Aviation accidents are uncommon, but the effect is overwhelming when they do occur. The tragedy comes without warning, leaving you in shock, whether you or a family member was involved in the accident. Learn what you might expect in the aftermath. Know how you may start on recovering for your losses and protecting your legal rights.
The type of aid for accident survivors and their families after an accident can vary, based on accident type and location. For example, the response may be different if the accident is small or the location isn't within the US.
The Family Assistance Act and First Response
When there's a major airplane accident, several sources of law come into play, including federal, state and international law. A key law is a federal law, The Aviation Disaster Family Assistance Act of 1996. The Act governs procedures airlines and other government agencies follow after an accident. These include:
- Organizing support services for families; this includes grief and counseling services
- Establishing communications and briefings for families. This includes plans for confirming identities of family members
- Plans for identifying remains and personal effects, and returning them to families
- Providing assigned caregivers to a family for needed support
The support you receive from an airline after an accident is required by law. Don't misinterpret it as the airline admitting to liability, and it shouldn't impact your decision whether to seek damages in a lawsuit.
The Family Assistance Act doesn't apply to all aviation accidents, such as those involving smaller commuter or commercial services. However, these carriers may have established response plans in place. You may also see state agencies or organizations such as the American Red Cross involved with post-accident assistance.

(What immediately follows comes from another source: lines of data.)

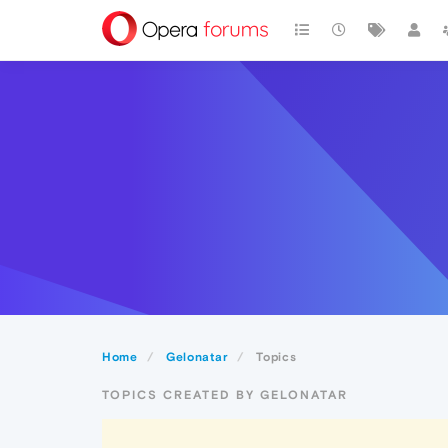
Home
Gelonatar
Topics
TOPICS CREATED BY GELONATAR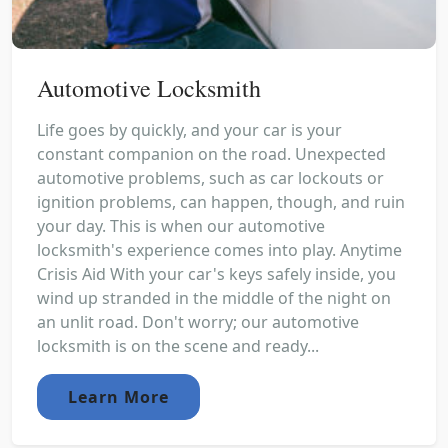
Automotive Locksmith
Life goes by quickly, and your car is your
constant companion on the road. Unexpected
automotive problems, such as car lockouts or
ignition problems, can happen, though, and ruin
your day. This is when our automotive
locksmith's experience comes into play. Anytime
Crisis Aid With your car's keys safely inside, you
wind up stranded in the middle of the night on
an unlit road. Don't worry; our automotive
locksmith is on the scene and ready...
Learn More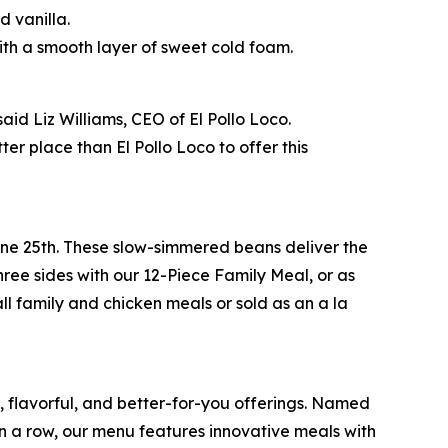
 vanilla.
th a smooth layer of sweet cold foam.
id Liz Williams, CEO of El Pollo Loco.
r place than El Pollo Loco to offer this
June 25th. These slow-simmered beans deliver the
ree sides with our 12-Piece Family Meal, or as
ll family and chicken meals or sold as an a la
e, flavorful, and better-for-you offerings. Named
 a row, our menu features innovative meals with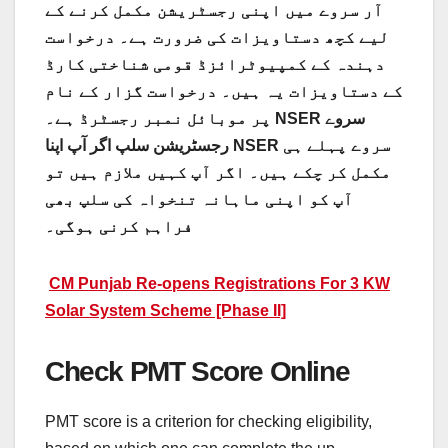
آر سروے میں اپنی رجسٹریشن مکمل کرنے کے
لیے کچھ دستاویزات کی ضرورت ہے۔ درخواست
دہندہ کے کمپیوٹرائزڈ قومی شناختی کارڈ
کے دستاویزات یہ ہیں۔ درخواست گزار کے نام
پر موبائل نمبر رجسٹرڈ ہے۔ NSER سروے
رجسٹریشن سلپ اگر آپ اپنا NSER سروے پہلے ہی
مکمل کر چکے ہیں۔ اگر آپ کہیں ملازم ہیں تو
آپ کو اپنی ماہانہ تنخواہ کی سلپ بھی
فراہم کرنی ہوگی۔
CM Punjab Re-opens Registrations For 3 KW
Solar System Scheme [Phase II]
Check PMT Score Online
PMT score is a criterion for checking eligibility,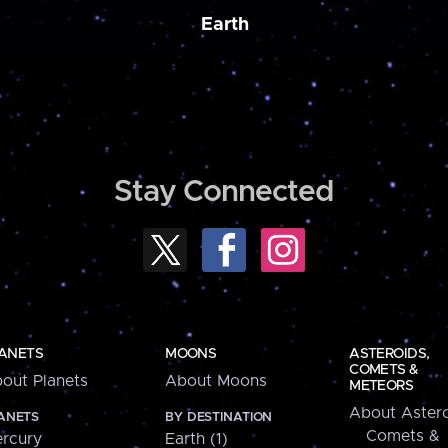
Earth
Stay Connected
ANETS
MOONS
ASTEROIDS,
COMETS &
out Planets
About Moons
METEORS
About Astero
ANETS
BY DESTINATION
Comets &
rcury
Earth (1)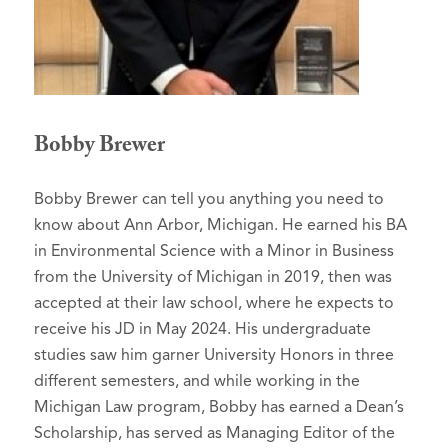
Bobby Brewer
Bobby Brewer can tell you anything you need to
know about Ann Arbor, Michigan. He earned his BA
in Environmental Science with a Minor in Business
from the University of Michigan in 2019, then was
accepted at their law school, where he expects to
receive his JD in May 2024. His undergraduate
studies saw him garner University Honors in three
different semesters, and while working in the
Michigan Law program, Bobby has earned a Dean’s
Scholarship, has served as Managing Editor of the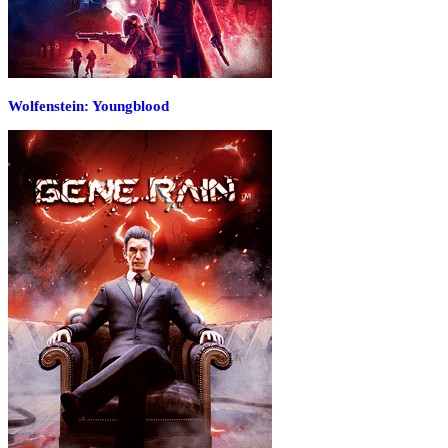
Wolfenstein: Youngblood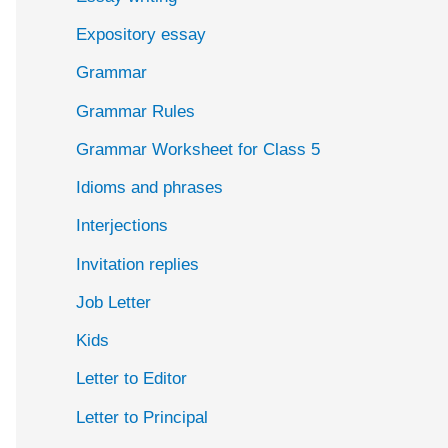
Expository essay
Grammar
Grammar Rules
Grammar Worksheet for Class 5
Idioms and phrases
Interjections
Invitation replies
Job Letter
Kids
Letter to Editor
Letter to Principal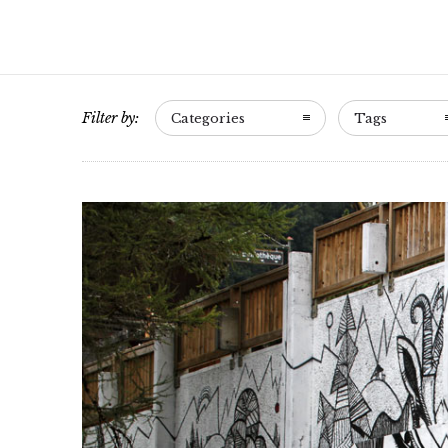
Filter by:
Categories
Tags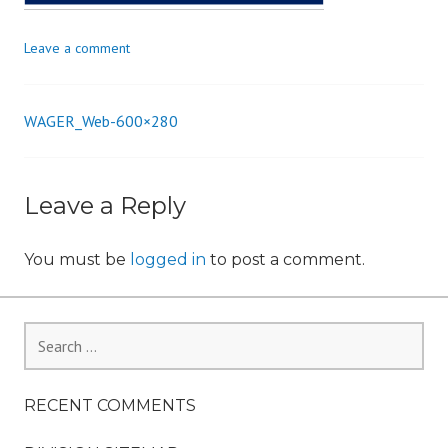
i
o
Leave a comment
n
WAGER_Web-600×280
Post
navigation
Leave a Reply
You must be
logged in
to post a comment.
Search
for:
RECENT COMMENTS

You may find you need financial help after an accident. There are several sources for help: you may receive life insurance proceeds, or depending on your situation, other benefits such as workers' compensation might be available.
Airlines have agreements in some situations to provide set payments in advance to injured survivors, or to the estates of deceased passengers. These payments don't imply admitting liability. If you're awarded damages later on, the advance payments may be subtracted from the amount due.
Do beware of possible scams involving loans or advance payments. There are financial institutions or lenders who do make legitimate loans or advances secured by your future claim proceeds. However, there are also scam artists who take advantage after an accident, while you're in shock and vulnerable. If you're thinking about accepting any type of advance payment, have your lawyer review the contract.
Communication after an Accident
Communication comes in many forms and from many sources after an accident. It may start with the confirmation of your identity and relationship to a crash victim. Depending on whether you were a involved with an accident, or a family member of someone who was, contact from these sources is possible:
- The National Transportation Safety Board (NTSB)
- The Federal Bureau of Investigation (FBI) or other law enforcement agencies
- Companies involved with the accident
- Insurance company representatives
- Attorneys representing accident victims or other parties involved in the accident
- News media reporters
Exercise caution when talking to anyone about the accident; look after your legal rights and your right to privacy. Confirm the identity of anyone who wishes to speak with you, and stay in control. Find out who they are, who they represent and the exact reason for contact. Other than law enforcement and accident investigators, it's fine to say no and decide later. Referring them to your attorney, if you've retained one, is another option.
Limits on Attorney Solicitation
Federal law applying to major aviation accidents bars lawyers from unsolicited contact with accident survivors or a deceased person's survivors for 45 days after the accident. The law also applies to employees or agents of attorneys. It doesn't matter whether these parties represent or are connected to plaintiffs or defendants. The prohibition applies to direct contact, such as calling someone, and indirect methods such as e-mail and regular mail. Inappropriate contact should be reported to your state's bar association or disciplinary commission, or federal officials.
State law may also limit attorney solicitation after an accident. New York, for example, has a 30-day anti-solicitation rule. If attorneys violate these rules, disciplinary action and fines are possible. Your state's bar association is a good source for information on such rules.
Questions for Your Attorney
- Can I act on behalf of my loved one who was injured and is in the hospital?
- My spouse was in a plane crash, and we live several states away. Can you represent us for our immediate and local legal needs?
- My family member was a passenger on a plane that crashed. Am I entitled to recover costs for traveling to the accident location and expenses for my stay?